1. From the exercises_1 repo open up a new branch called "data-manipulation-idea".
2. Switch to this branch and create a new script.
3. Copy the three code chunks from [this section](#code) into the newly created script.
4. Next, and using the tidyverse, subset our cleaned df to include only countries in the Americas.
5. Finally, also add a new categorical variable using `mutate()` that qualifies whether a country is rich or poor! (Hint use the variable gdp_per_cap and `ìf_else()`)
6. Save the script!
7. Stage your changes and commit them. (Make sure you are commiting them within our "data-manipulation-idea" branch.)
8. Go to your repo online and open a pull request.
9. Review and merge this pull request.
10. Delet the now obsolete branch.
***
# Appendix
***
### Caching credentials with HTTPS {#https .tabset .tabset-fade .tabset-pills}
Github recommends that you generate a *Personal Access Token* and cache it using HTTPS. Luckily for us this can be achieved in a few simple steps.
#### Using the Command Line
You need to go to your Github Account.

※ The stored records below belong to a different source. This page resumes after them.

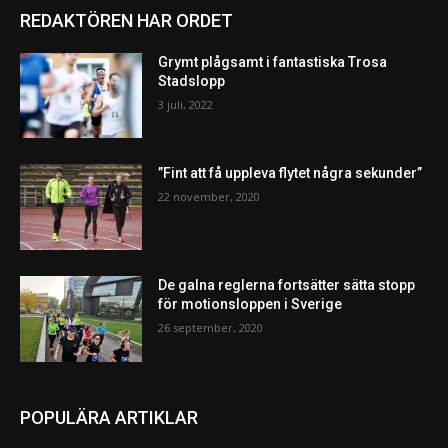
REDAKTÖREN HAR ORDET
Grymt plågsamt i fantastiska Trosa
Stadslopp
3 juli, 2022
”Fint att få uppleva flytet några sekunder”
22 november, 2020
De galna reglerna fortsätter sätta stopp
för motionsloppen i Sverige
26 september, 2020
POPULÄRA ARTIKLAR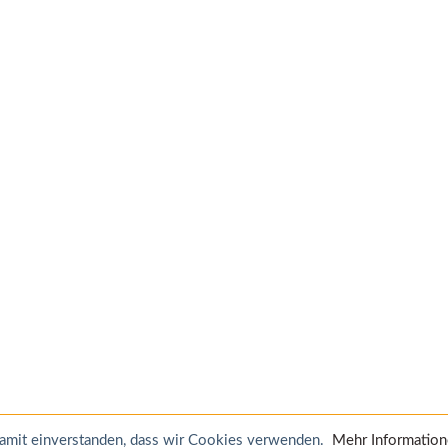
 damit einverstanden, dass wir Cookies verwenden.
Mehr Informatio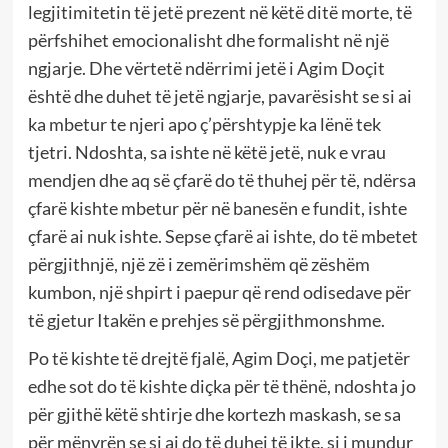
legjitimitetin të jetë prezent në këtë ditë morte, të
përfshihet emocionalisht dhe formalisht në një
ngjarje. Dhe vërtetë ndërrimi jetë i Agim Doçit
është dhe duhet të jetë ngjarje, pavarësisht se si ai
ka mbetur te njeri apo ç’përshtypje ka lënë tek
tjetri. Ndoshta, sa ishte në këtë jetë, nuk e vrau
mendjen dhe aq së çfarë do të thuhej për të, ndërsa
çfarë kishte mbetur për në banesën e fundit, ishte
çfarë ai nuk ishte. Sepse çfarë ai ishte, do të mbetet
përgjithnjë, një zë i zemërimshëm që zëshëm
kumbon, një shpirt i paepur që rend odisedave për
të gjetur Itakën e prehjes së përgjithmonshme.
Po të kishte të drejtë fjalë, Agim Doçi, me patjetër
edhe sot do të kishte diçka për të thënë, ndoshta jo
për gjithë këtë shtirje dhe kortezh maskash, se sa
për mënyrën se si ai do të duhej të ikte, si i mundur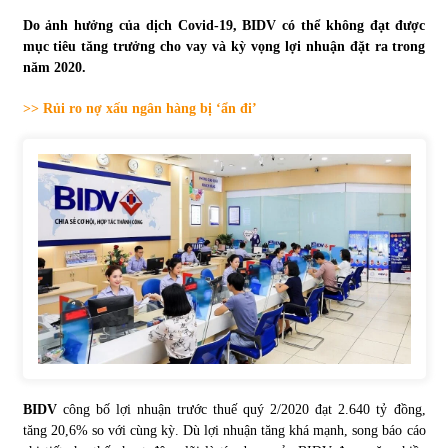
Do ảnh hưởng của dịch Covid-19, BIDV có thể không đạt được
Tự doanh ngày 3.6.2022: CTCK mua ròng 28,7 tỷ đồng
mục tiêu tăng trưởng cho vay và kỳ vọng lợi nhuận đặt ra trong
06/06/2022
năm 2020.
>> Rủi ro nợ xấu ngân hàng bị ‘ẩn đi’
Top 10 tỷ phú giàu nhất thế giới – Bảng xếp hạng 2022
31/05/2022
Bất ổn từ các cuộc đấu giá đất ở Thanh Hoá
31/05/2022
Tiền gửi vào ngân hàng tiếp tục tăng mạnh
31/05/2022
S&P Ratings cập nhật xếp hạng tín nhiệm của
BIDV
công bố lợi nhuận trước thuế quý 2/2020 đạt 2.640 tỷ đồng,
Vietcombank và Eximbank
tăng 20,6% so với cùng kỳ. Dù lợi nhuận tăng khá mạnh, song báo cáo
31/05/2022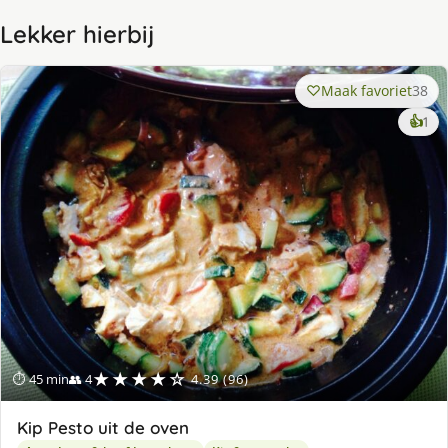
Lekker hierbij
Maak favoriet
38
ke
👍
1
lek
ge
★★★★☆
⏱ 45 min
👥 4
4.39 (96)
Kip Pesto uit de oven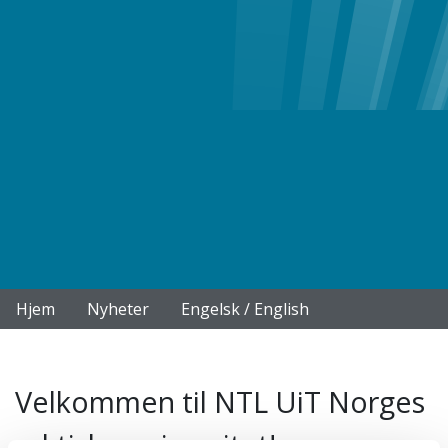
Hjem
Nyheter
Engelsk / English
Velkommen til NTL UiT Norges
arktiske universitet!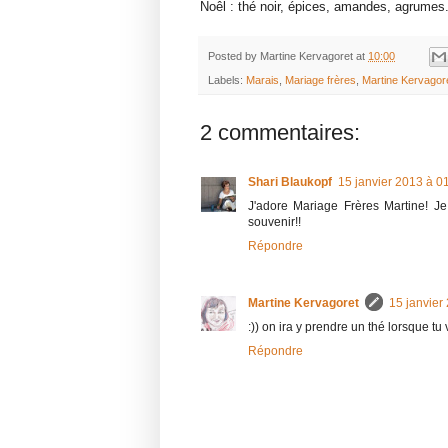
Noêl : thé noir, épices, amandes, agrumes.
Posted by
Martine Kervagoret
at
10:00
Labels:
Marais
,
Mariage frères
,
Martine Kervagor
2 commentaires:
Shari Blaukopf
15 janvier 2013 à 0
J'adore Mariage Frères Martine! Je l
souvenir!!
Répondre
Martine Kervagoret
15 janvier
:)) on ira y prendre un thé lorsque tu
Répondre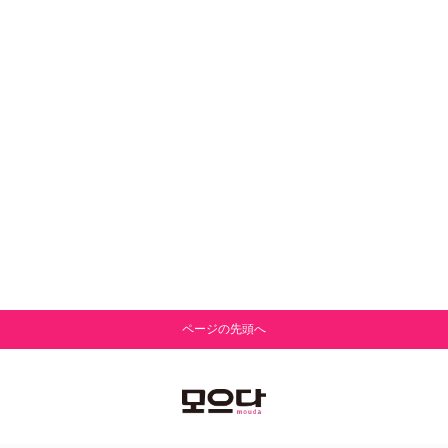
ページの先頭へ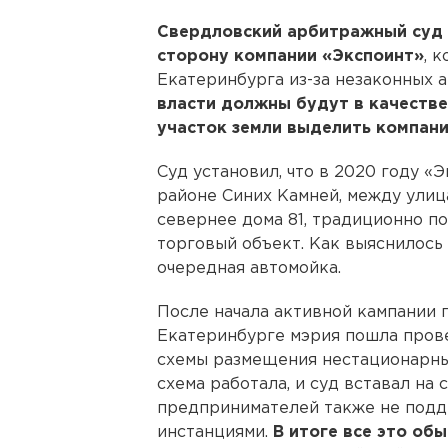
Свердловский арбитражный суд 
сторону компании «Экспоинт»
, 
Екатеринбурга из-за незаконных 
власти должны будут в качестве
участок земли выделить компани
Суд установил, что в 2020 году «Э
районе Синих Камней, между улиц
севернее дома 81, традиционно п
торговый объект. Как выяснилось
очередная автомойка.
После начала активной кампании 
Екатеринбурге мэрия пошла прове
схемы размещения нестационарны
схема работала, и суд вставал на
предпринимателей также не под
инстанциями.
В итоге все это обы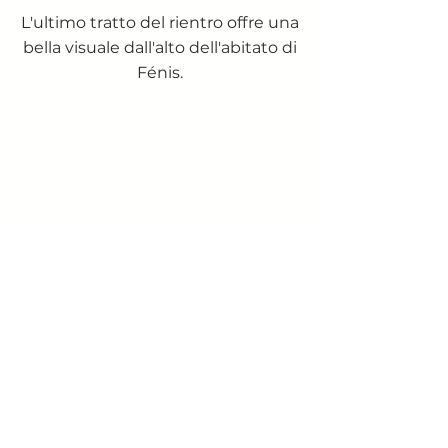
L'ultimo tratto del rientro offre una
bella visuale dall'alto dell'abitato di
Fénis.
Le Cappelle Votive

Then select your logo in the top right > Settings > Developer Settings > Personal Access tokens
There you can create a new *PAT*. It is suggested that you select the following categories under scope: `repo`, `workflow`, `gist`, `admin::org` and `user`.
Finally click the green button "Generate Token". Make sure to **save a copy of this Token** somewhere secure. Once you leave the site you will lose the token!

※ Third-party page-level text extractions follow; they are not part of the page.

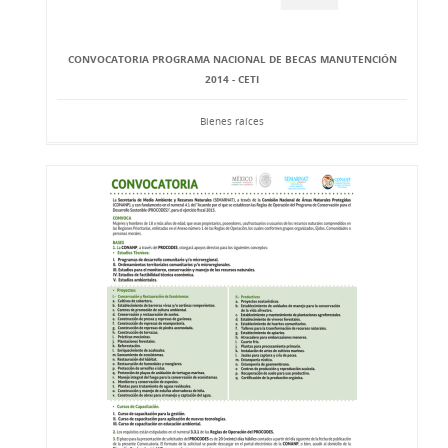
CONVOCATORIA PROGRAMA NACIONAL DE BECAS MANUTENCIÓN
2014 - CETI
Bienes raíces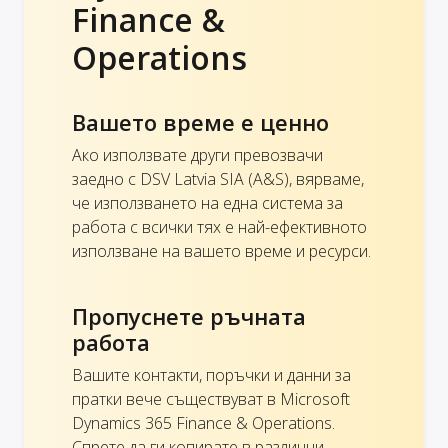
Finance &
Operations
Вашето време е ценно
Ако използвате други превозвачи
заедно с DSV Latvia SIA (A&S), вярваме,
че използването на една система за
работа с всички тях е най-ефективното
използване на вашето време и ресурси.
Пропуснете ръчната
работа
Вашите контакти, поръчки и данни за
пратки вече съществуват в Microsoft
Dynamics 365 Finance & Operations.
Спрете да ги копирате в различни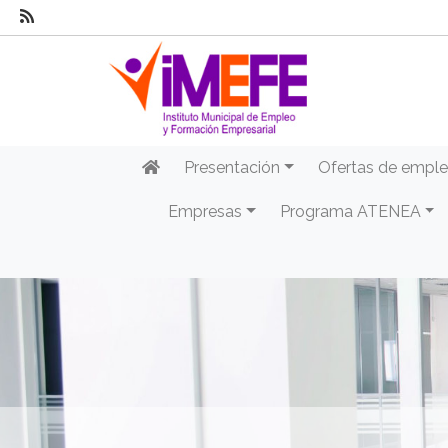
Presentación
Ofertas de empl
Empresas
Programa ATENEA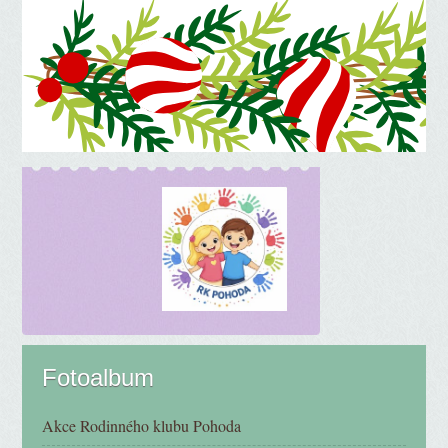
Fotoalbum
Akce Rodinného klubu Pohoda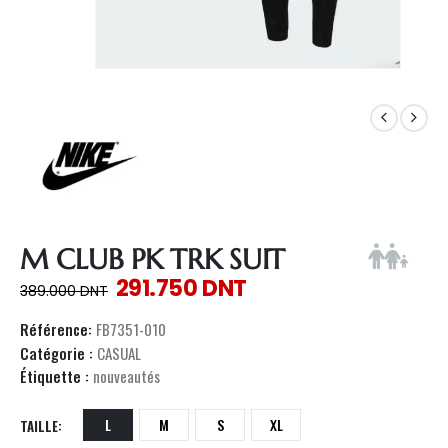
M CLUB PK TRK SUIT
291.750
DNT
389.000
DNT
Référence:
FB7351-010
Catégorie :
CASUAL
Étiquette :
nouveautés
L
M
S
XL
TAILLE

Finally enter the following command:
```{bash, eval=F}
gh auth login
```
In order select: GitHub.com > HTTPS > Yes > Paste an authentication token
Then you simply need to paste your *PAT* and you should no longer be challenged for your github credentials.
#### Using RStudio
Luckily for R users there are two packages that essentially automate this process for us:
The `usethis` package has a function that takes you immediately to the relevant GitHub page and preselects the recommended scopes (what github calls settings) for you.
```{r}
usethis::create_github_token()
```
It should look like this:
```{r, echo=FALSE, out.width="75%", fig.cap="", fig.align="center"}
knitr::include_graphics("./pics/PAT_github_web.png")
```
Next you can use `gitcreds` to cache your credentials.
```{r, eval=F}
gitcreds::gitcreds_set()
```
It will ask you for your PAT (or if you already cached credentials, whether you want to change them) and store it for you.
Now you should be able to **pull** and **push** to your origin/main repo.
If you ever misplace your token, but you need to use it to authenticate your command line operation for example, you can also call ´gitcreds::gitcreds_set()´ and select the 3. option to display your PAT.